What you need to do: Exactly the lines from the one with "(IHC) (DAB) staining" through the end of the material are to be output, both included, with no other text.

Data shown:
□ □ □ □ □

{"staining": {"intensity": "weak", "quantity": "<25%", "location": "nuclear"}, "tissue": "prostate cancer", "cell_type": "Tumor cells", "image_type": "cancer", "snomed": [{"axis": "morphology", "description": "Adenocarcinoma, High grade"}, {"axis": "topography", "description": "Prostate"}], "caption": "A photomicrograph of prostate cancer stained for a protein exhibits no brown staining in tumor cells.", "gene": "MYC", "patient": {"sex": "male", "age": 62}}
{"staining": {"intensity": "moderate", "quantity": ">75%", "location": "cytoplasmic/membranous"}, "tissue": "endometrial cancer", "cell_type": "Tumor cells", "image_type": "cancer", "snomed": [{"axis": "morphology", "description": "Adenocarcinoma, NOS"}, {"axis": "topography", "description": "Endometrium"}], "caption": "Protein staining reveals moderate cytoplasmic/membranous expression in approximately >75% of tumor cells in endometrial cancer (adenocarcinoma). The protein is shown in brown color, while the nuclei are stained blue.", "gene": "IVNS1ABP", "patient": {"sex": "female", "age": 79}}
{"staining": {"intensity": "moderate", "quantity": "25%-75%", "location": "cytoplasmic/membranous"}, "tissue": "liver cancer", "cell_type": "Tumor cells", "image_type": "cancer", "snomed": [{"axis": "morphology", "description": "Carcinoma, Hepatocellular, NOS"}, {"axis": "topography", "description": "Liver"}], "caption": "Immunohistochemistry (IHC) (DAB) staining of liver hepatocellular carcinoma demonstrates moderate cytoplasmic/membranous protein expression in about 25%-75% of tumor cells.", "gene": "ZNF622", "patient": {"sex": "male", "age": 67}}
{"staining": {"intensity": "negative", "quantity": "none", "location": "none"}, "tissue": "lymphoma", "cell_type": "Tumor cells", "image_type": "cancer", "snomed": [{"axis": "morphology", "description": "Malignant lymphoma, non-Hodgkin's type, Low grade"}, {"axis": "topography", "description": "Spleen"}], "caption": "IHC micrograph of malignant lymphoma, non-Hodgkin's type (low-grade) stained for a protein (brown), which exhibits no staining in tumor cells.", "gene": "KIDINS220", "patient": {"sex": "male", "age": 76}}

□ □ □ □ □

Exercise response:
{"staining": {"intensity": "moderate", "quantity": "25%-75%", "location": "cytoplasmic/membranous"}, "tissue": "liver cancer", "cell_type": "Tumor cells", "image_type": "cancer", "snomed": [{"axis": "morphology", "description": "Carcinoma, Hepatocellular, NOS"}, {"axis": "topography", "description": "Liver"}], "caption": "Immunohistochemistry (IHC) (DAB) staining of liver hepatocellular carcinoma demonstrates moderate cytoplasmic/membranous protein expression in about 25%-75% of tumor cells.", "gene": "ZNF622", "patient": {"sex": "male", "age": 67}}
{"staining": {"intensity": "negative", "quantity": "none", "location": "none"}, "tissue": "lymphoma", "cell_type": "Tumor cells", "image_type": "cancer", "snomed": [{"axis": "morphology", "description": "Malignant lymphoma, non-Hodgkin's type, Low grade"}, {"axis": "topography", "description": "Spleen"}], "caption": "IHC micrograph of malignant lymphoma, non-Hodgkin's type (low-grade) stained for a protein (brown), which exhibits no staining in tumor cells.", "gene": "KIDINS220", "patient": {"sex": "male", "age": 76}}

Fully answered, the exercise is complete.